Minggu, 29 Juni 2014

because I'm strong, more than what you think

itu sugesti positif. iya sugesti positif ditengah kenegatifan yang saat ini sedang saya hadapi
apa yang terjadi? mungkin ini hanyalah perasaan saya yang terlalu 'dalam', terlalu dipikir, nggak bisa cuek. sudah saya coba untuk mengatasinya, salah satunya bercerita, tapi tetap saya ingin ungkapkan disini.

jarak jauh, itulah yang saya alami saat ini. awalnya berat, bisa dikatakan: I'm sick of that, yes real sick. sempet ngalamin meriang, mual, muntah, pusing nggak jelas sebelum bahkan sampai doi fix pindah. tapi ternyata hidup saya tidak seberat yang saya bayangkan sebelumnya kok. saya masih punya teman-teman yang bisa bikin saya ketawa. yeah, but life isn't easy as it. berjalan agak lama, mulailah muncul bahan bercandaan (baca ceng-cengan) karena status saya yang 'baru' ini. saya sih cuek aja, bodo amat dan cuma ketawa sama apa yang mereka bercandain ke saya. tapi sempet beberapa kali itu jadi bahan pikiran saya dan saya curhat ke doi. dan jawaban bijaknya yang selalu keluar:  "sabar dan terus berusaha untuk mencapai tujuan kamu dan saya, tujuan kita"
memang paling bisa doi mengeluarkan jurus andalannya itu dan saya hanya terdiam. seakan dia bicara: "eling" yang artinya dalam bahasa Indonesia adalah: "ingat"

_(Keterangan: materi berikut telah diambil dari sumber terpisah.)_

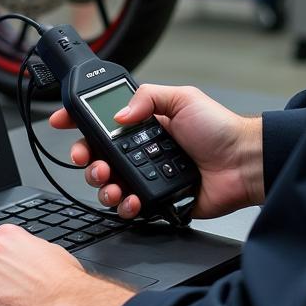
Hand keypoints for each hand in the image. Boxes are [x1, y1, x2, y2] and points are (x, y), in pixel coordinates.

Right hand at [49, 83, 262, 219]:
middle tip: (86, 158)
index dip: (78, 121)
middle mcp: (141, 150)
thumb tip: (117, 113)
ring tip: (109, 182)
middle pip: (97, 155)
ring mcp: (147, 176)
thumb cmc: (220, 128)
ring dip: (100, 184)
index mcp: (144, 124)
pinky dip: (123, 205)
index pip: (102, 121)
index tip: (61, 120)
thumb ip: (148, 98)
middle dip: (84, 157)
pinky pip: (129, 207)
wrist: (244, 163)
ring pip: (108, 183)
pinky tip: (129, 199)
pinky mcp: (156, 201)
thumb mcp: (182, 98)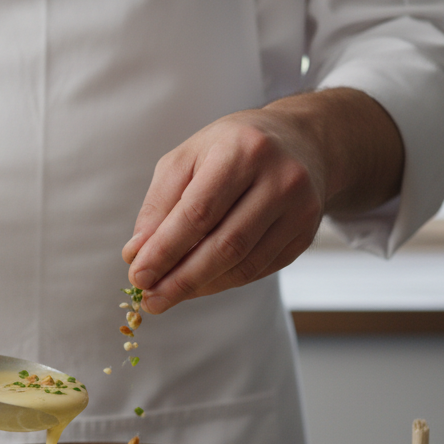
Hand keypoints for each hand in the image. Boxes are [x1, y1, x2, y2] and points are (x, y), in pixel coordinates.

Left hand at [123, 88, 401, 313]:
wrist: (300, 142)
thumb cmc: (231, 149)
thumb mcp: (188, 159)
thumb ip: (160, 205)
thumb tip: (137, 254)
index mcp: (243, 151)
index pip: (199, 212)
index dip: (165, 250)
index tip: (138, 276)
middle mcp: (280, 179)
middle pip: (225, 245)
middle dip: (181, 279)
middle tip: (150, 300)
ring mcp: (300, 209)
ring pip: (244, 265)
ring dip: (201, 287)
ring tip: (167, 296)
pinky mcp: (306, 234)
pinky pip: (259, 270)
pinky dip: (223, 282)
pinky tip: (199, 284)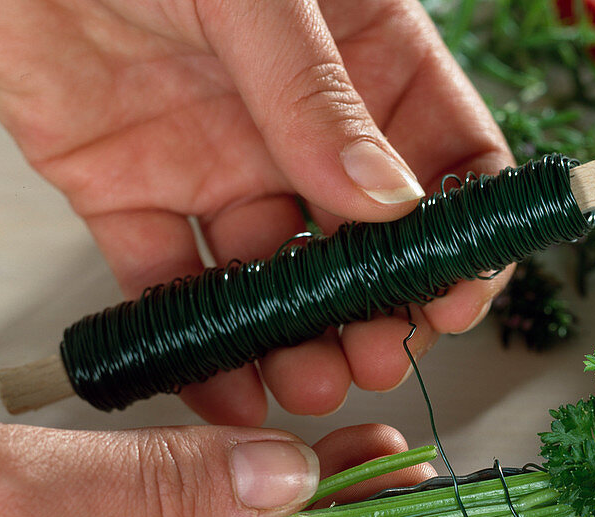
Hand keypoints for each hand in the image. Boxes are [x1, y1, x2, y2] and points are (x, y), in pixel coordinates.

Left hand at [0, 0, 512, 423]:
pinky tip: (222, 381)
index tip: (456, 297)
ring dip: (298, 340)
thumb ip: (313, 91)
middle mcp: (297, 124)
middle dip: (378, 309)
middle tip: (377, 359)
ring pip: (275, 277)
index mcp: (359, 56)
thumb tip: (389, 199)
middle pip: (367, 240)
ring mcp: (218, 163)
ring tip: (307, 381)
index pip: (449, 156)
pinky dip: (193, 340)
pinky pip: (169, 282)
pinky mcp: (131, 193)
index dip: (462, 235)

makin ke belakang, angin makin kuat berhembus dan itu membuat saya (sedikit) rapuh. disaat teman saya menceritakan kebahagiannya bersama pacar barunya saya hanya bisa berucap selamat, turut berbahagia dan tersenyum. sementara, saya hanya bisa menurunkan 'hujan' dari mata. memang saat ini saya belum bisa seperti dirinya, menikmati makan malam atau malam minggu bersama. saya iri? saya sirik? iri mungkin, tapi sirik no! setiap pasangan punya waktunya sendiri untuk itu. saya sudah merasakannya selama beberapa waktu lalu dan ia baru merasakannya kembali.
sempat merasa ingin kembali disaat saya bisa makan malam atau malam minggu bersama. kangen? IYA JELAS!! dan yang bisa saya lakukan hanya menurunkan 'hujan' lalu berdoa. nyesek rasanya jika melihat pasangan-pasangan baru di sebuah organisasi yang saya ikuti tertawa bercanda, bersama.

mungkinkah itu yang teman-teman saya rasakan dulu ketika saya baru memulai hubungan dengannya?

ada pula beberapa teman saya yang berbicara dengan teori-teori LDR yang katanya sih gak bertahan lama. sebenernya sih itu tergantung gimana kedua orang itu berkomunikasi, memahami dan mengerti satu sama lain. ada juga statement "yg setia kalah sama yg selalu ada" atau dengan pertanyaan ini "pulang sama siapa?" "sendiri" "nggak dijemput?" "......... (dijemput siapa?)". HAH! SAYA GERAH! saya berharap saya bisa menganggap semua hal tersebut hanya MENJADI ANGIN LALU yang tidak perlu saya pikirkan dalam-dalam. memang ya, kalo menuntut lingkungan yang mengerti kita memang tidak akan pernah ada habisnya, tapi bagaimana kita menyesuaikan diri dengan lingkungan :)

pergulatan batin. tapi saya selalu diingatkan ketika saya merasa hal seperti ini. harusnya saya bisa bersyukur, masih punya someone there yang peduli dan mau dengerin curhatan saya, yang selalu sabar ngadepin ketidaksabaran saya. terimakasih...

semoga yang belum dipertemukan dapat segera dipertemukan dengan yang terbaik yaa! bye.